5.1.1 リピータ

階層的には物理層で動作するネットワーク機器がリピータです。 最近は少なくなりましたが、シェアードハブはリピータの一種です。 シェアードハブは共有型なので、ネットワーク全体に全てのパケット を複製して送ります。通常、スイッチなどの場合も含めて、ハブと 端末の間の距離は100m以内でなければならないことが定められてい ます。また、シェアードハブは4段まででなければならないことに なっていますが、スイッチなどではそうした制限は明確にはありません。 なお、このシェアードハブが4段というのは、どの2点間を取っても 通過するハブは4台でなければならないという意味です。

シェアードハブは徐々に見なくなりつつありますが、その性質上 ネットワーク管理的にはあると便利なもので、トラブル時やセキュリティ上の 問題が生じた際にあるケーブルを流れるパケットを監視することが必要な 場合があります。高級なスイッチなど ではタップ機能と言うような、他のポートに流れているのと同じ パケットを流す機能がある場合もありますが、そのような機能がない 場合には、シェアードハブをつけることで応急的にはタップと同じ 機能を得ることができます。従って、手元にそうしたハブがある場合には、 最低1台は手元に残しておいた方が良いでしょう。
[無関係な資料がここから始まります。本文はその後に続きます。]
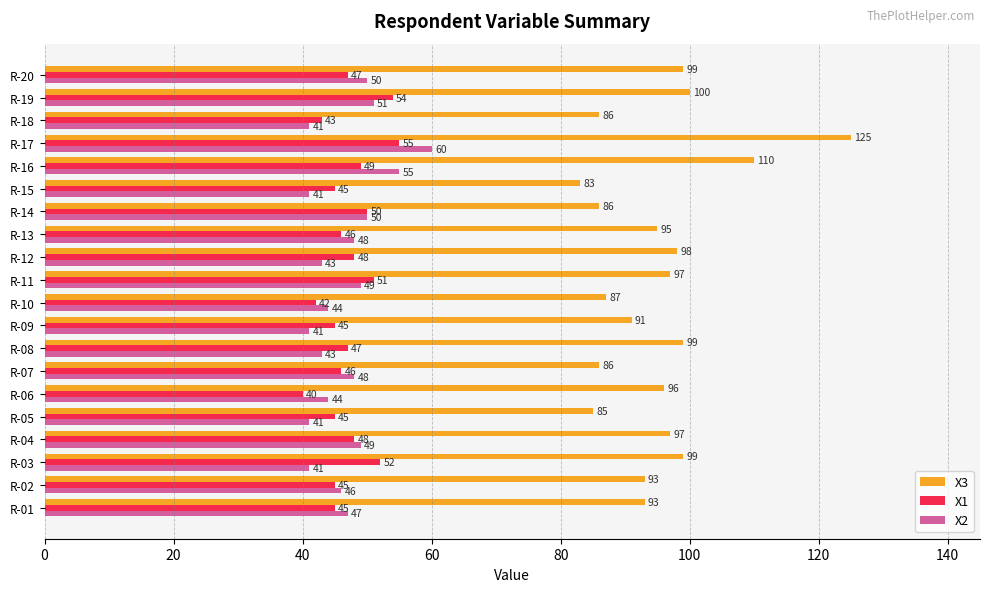

At how many categories does at least one series exceed 89?

14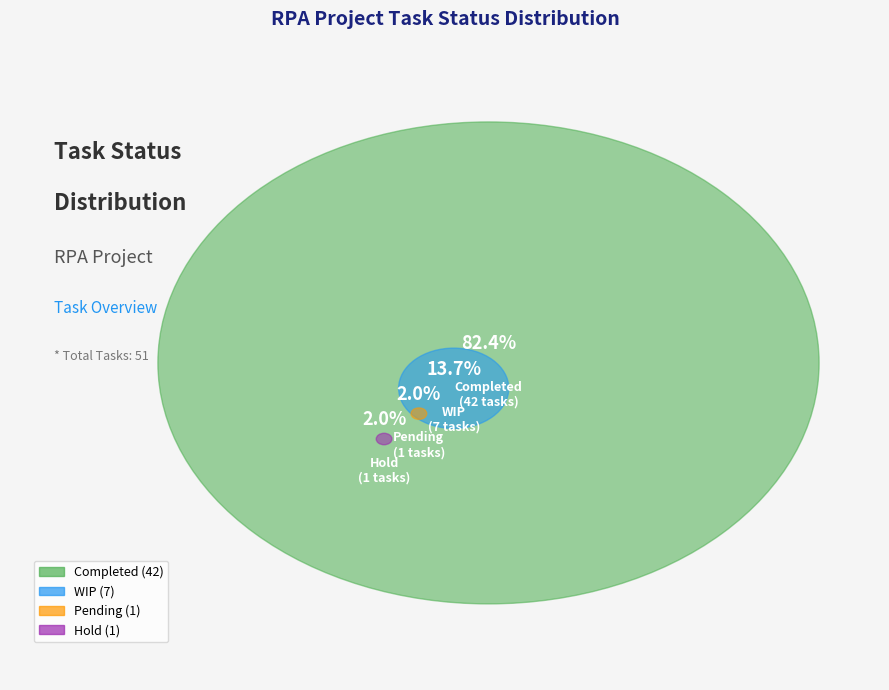

True or false: WIP accounts for 6% of the total.

False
以上のようにシェアードハブは少なくなりつつありますので、もっとも 見る可能性の高いリピータ装置は、実はメディアコンバータでしょう。 たとえば、100BaseTXを 100BaseFX(光)に変換することで、100m以上の 距離を結ぶことが出来るようになります。また、Bフレッツでも光ケーブル で引き込まれた線は、通常100BaseTXに変換されて入ることになります。 以前は、このメディアコンバータは意外と高価だったのですが、普及と 共に近年は急速に値段が下がりつつあるようです。